Data for the task:

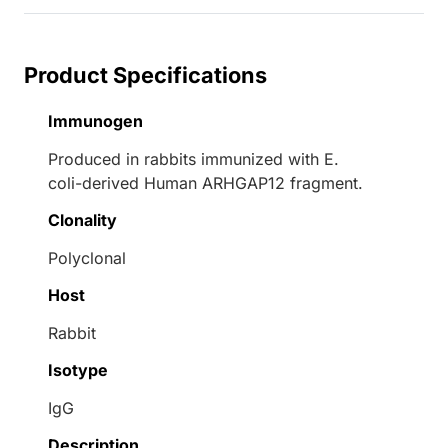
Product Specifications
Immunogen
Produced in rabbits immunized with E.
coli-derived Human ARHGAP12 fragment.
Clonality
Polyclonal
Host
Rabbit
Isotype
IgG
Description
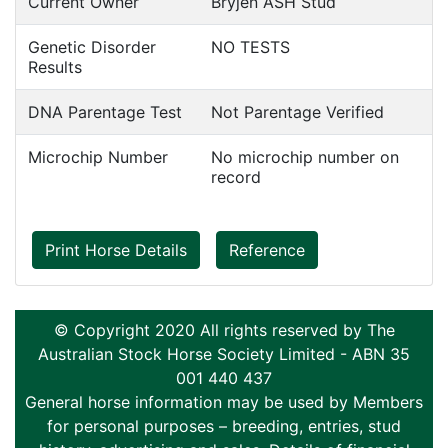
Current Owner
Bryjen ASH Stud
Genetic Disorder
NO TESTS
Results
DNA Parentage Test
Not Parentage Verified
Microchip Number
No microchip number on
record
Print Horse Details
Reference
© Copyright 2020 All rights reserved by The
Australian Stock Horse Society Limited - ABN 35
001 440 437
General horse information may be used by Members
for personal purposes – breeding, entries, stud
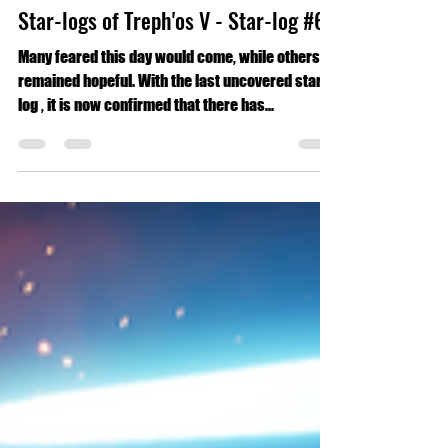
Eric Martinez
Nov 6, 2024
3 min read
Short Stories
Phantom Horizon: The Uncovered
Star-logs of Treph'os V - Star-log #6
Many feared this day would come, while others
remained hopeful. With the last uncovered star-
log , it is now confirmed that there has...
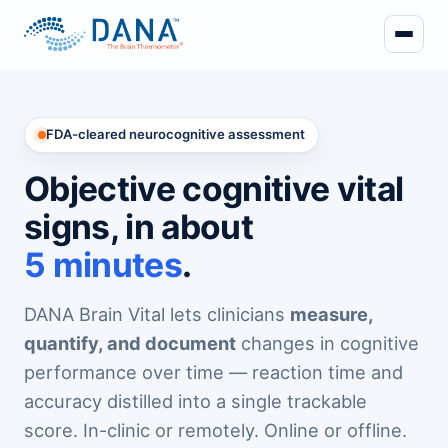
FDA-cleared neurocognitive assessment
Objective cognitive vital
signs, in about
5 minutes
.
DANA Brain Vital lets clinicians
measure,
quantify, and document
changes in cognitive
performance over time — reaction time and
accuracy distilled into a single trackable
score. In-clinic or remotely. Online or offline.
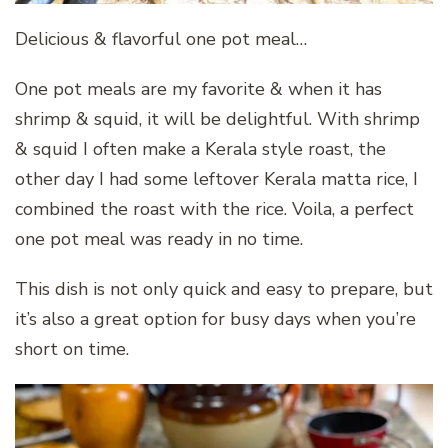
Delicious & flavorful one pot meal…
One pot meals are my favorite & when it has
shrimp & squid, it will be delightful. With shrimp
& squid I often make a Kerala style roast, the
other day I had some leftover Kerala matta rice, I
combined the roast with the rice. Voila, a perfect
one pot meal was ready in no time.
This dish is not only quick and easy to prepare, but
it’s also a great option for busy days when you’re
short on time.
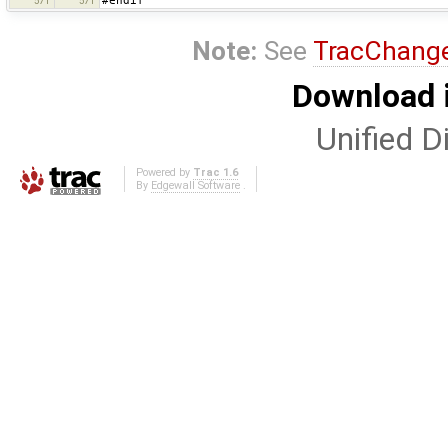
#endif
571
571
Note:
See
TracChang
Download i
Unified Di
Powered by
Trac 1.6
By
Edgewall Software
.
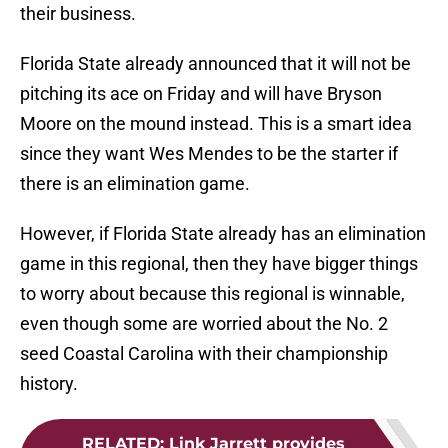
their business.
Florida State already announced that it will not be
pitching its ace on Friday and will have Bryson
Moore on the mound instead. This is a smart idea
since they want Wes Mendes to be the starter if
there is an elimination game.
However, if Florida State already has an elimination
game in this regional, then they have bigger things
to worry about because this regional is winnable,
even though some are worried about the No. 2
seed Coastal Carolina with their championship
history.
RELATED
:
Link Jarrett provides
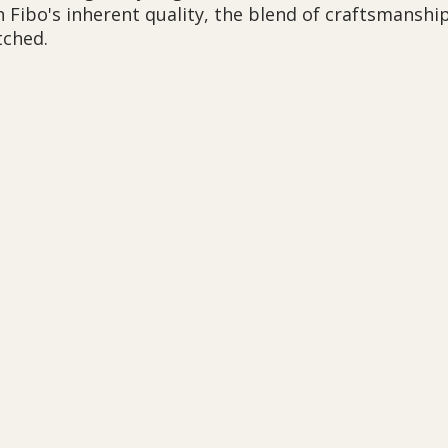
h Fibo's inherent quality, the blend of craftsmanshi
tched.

==

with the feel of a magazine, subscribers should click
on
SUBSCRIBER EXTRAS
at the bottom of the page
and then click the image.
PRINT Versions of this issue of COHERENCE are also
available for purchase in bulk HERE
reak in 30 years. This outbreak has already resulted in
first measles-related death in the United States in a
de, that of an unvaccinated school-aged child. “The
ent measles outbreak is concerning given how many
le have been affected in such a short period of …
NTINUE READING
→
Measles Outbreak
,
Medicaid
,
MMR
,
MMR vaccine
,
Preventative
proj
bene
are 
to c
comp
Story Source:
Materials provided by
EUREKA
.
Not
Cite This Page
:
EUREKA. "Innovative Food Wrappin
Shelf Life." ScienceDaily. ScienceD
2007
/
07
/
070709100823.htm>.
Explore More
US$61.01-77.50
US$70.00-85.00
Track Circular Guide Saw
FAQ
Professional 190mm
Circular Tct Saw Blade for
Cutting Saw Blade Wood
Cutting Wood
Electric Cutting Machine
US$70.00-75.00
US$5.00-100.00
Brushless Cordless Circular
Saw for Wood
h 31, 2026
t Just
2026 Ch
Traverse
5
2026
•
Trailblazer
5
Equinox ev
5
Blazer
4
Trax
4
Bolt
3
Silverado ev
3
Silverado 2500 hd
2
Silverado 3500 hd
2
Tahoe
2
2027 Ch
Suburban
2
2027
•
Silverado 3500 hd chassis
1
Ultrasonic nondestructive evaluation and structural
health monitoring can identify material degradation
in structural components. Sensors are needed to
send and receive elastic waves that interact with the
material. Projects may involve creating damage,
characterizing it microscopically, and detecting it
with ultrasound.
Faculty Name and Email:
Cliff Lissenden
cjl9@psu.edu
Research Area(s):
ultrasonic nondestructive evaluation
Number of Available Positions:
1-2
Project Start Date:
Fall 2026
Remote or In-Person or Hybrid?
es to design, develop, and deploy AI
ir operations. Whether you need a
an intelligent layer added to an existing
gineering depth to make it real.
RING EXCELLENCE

Task brief: Scan the records for lines that hold "nondestructive", and reproduce each one you find.

Solution for this exercise:
Ultrasonic nondestructive evaluation and structural
ultrasonic nondestructive evaluation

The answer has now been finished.